Populations exhibit genetic diversity through multiple alleles of a gene, but individuals can only carry two alleles (diploid).

• Homozygous: Two identical alleles.

• Heterozygous: Two different alleles.

• Phenotype Determination: Both alleles interact to produce the phenotype.

Not All Alleles Are Created Equally

Functional Consequences of Allelic Variation

Different alleles may produce different phenotypes depending on changes in protein quantity or function.

• Categories: Wild type, gain of function, loss of function, dominant, recessive.

• Functional Impact: Changes in DNA sequence can affect protein amount, sequence, or function, leading to varied phenotypes.

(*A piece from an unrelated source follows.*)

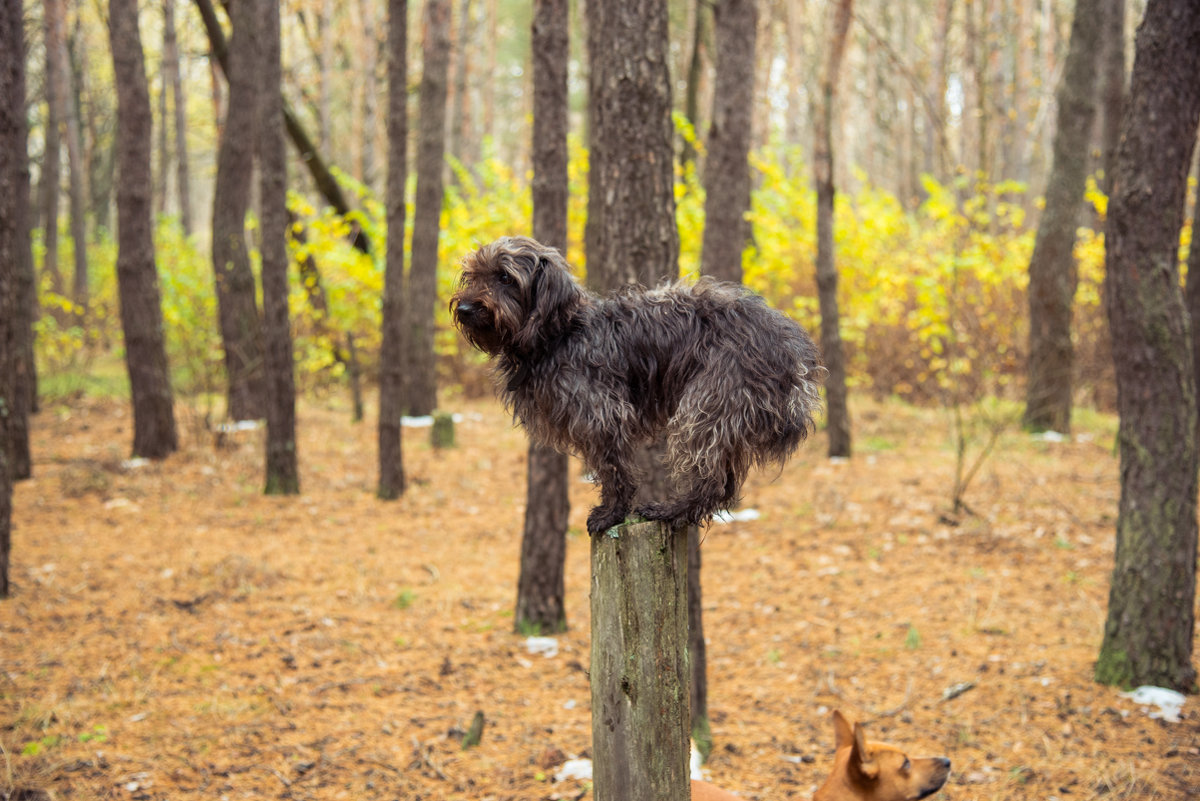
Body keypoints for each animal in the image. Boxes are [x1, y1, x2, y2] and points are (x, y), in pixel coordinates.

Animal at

Both Alleles Interact to Control a Trait

Gene Activity and Phenotypic Outcomes

The interaction between alleles determines the overall activity of a gene and the resulting trait.

• Wild Type: Fully functional allele.

• Loss of Function: Partial or complete loss of activity.

• Gain of Function: Increased, ectopic, or novel activity.

Misconceptions and Why They Are Wrong

Common Myths in Genetics

Several misconceptions exist regarding mutations and their effects.

• Mutations are all bad: Most are neutral, especially in large genomes.

• Mutations give rise to superpowers: Most are neutral or loss-of-function.

• Gain-of-function mutations are purposely made: They occur naturally and drive evolution.

• Gain-of-function mutations are always good: Many are detrimental, such as those causing cancer.